● **Supplied passage**
From: Judy Seigel (jseigel@panix.com)
Date: 02/02/03-01:41:32 PM Z
On Sun, 2 Feb 2003, Christina Z. Anderson wrote:
> The surprise I found was that the Maco infrared film worked
> wonderfully! Since, with most alt processes, you need a contrasty final
> neg, the maco interpositive was the most punchy of all, and very fine
> grained. Next most punchy (this is my unscientific term for a nice DR
> range) is TriX. Grainier, tho. Bergger and Plus X both produce a dull neg,
But the drill is to make *soft* positive so you can get through all parts
of it easily for the negative. (See FotoDave, P-F #2.) If the positive is
"punchy" it's much harder to get a full scale negative, especially
separation in shadows & highlights -- or so goes the conventional wisdom.

● **The records**
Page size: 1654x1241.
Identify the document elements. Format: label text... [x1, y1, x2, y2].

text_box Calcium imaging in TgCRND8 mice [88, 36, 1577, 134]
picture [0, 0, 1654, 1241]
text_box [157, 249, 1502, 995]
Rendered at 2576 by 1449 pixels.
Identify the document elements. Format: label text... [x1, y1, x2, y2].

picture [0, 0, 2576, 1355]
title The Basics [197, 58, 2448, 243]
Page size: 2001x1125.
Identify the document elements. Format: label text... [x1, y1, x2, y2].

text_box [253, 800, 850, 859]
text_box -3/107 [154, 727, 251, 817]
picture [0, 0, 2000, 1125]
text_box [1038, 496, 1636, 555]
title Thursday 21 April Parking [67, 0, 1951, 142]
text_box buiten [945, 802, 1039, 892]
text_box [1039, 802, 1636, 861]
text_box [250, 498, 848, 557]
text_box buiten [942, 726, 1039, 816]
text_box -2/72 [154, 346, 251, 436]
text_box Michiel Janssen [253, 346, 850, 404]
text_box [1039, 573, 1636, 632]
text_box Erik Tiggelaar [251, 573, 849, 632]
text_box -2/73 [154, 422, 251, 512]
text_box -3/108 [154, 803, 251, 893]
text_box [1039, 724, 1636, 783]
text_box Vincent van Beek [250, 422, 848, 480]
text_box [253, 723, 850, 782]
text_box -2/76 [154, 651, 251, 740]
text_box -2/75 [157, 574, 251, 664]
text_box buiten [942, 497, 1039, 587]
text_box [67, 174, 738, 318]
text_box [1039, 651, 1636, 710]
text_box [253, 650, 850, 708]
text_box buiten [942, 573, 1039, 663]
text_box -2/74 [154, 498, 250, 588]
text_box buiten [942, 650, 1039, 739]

● **Requirements**
a: Duplicate the listing from its first line up to and including the line with "text_box [157, 249, 1502, 995]".
b: Go on with the mailing-list reply about making positives for alt-process negatives, picking up after its last sentence.
The text and the listing were drawn from unrelated sources.

● **Task-by-task answers**
a:
Page size: 1654x1241.
Identify the document elements. Format: label text... [x1, y1, x2, y2].

text_box Calcium imaging in TgCRND8 mice [88, 36, 1577, 134]
picture [0, 0, 1654, 1241]
text_box [157, 249, 1502, 995]

b:
However, your sharing these tidbits is most extremely pleasurable (so much
better you than I for the 88 hours in the darkroom). I trust you will tell
which was easier for the negative, the "dull" Bergger & Plus X or the
"punchy" tri X. (Perhaps another shibboleth will bite the dust.)
Meanwhile, how do you gauge the final negs -- got densitometer???
J.
> but still OK. I just printed my first 8x10 Bergger final neg (this
> exposed at F8.5, 1/2 sec, 19" high, Bergger 200 Pan film, developed
> Dektol 1:1 for 2 min altho I might try straight Dektol next) and it
> looks great.
> Oh, one caveat: Maco is a very soft emulsion, so I would only tray
> develop one neg at once and use a hardening fix and no temps higher than 70.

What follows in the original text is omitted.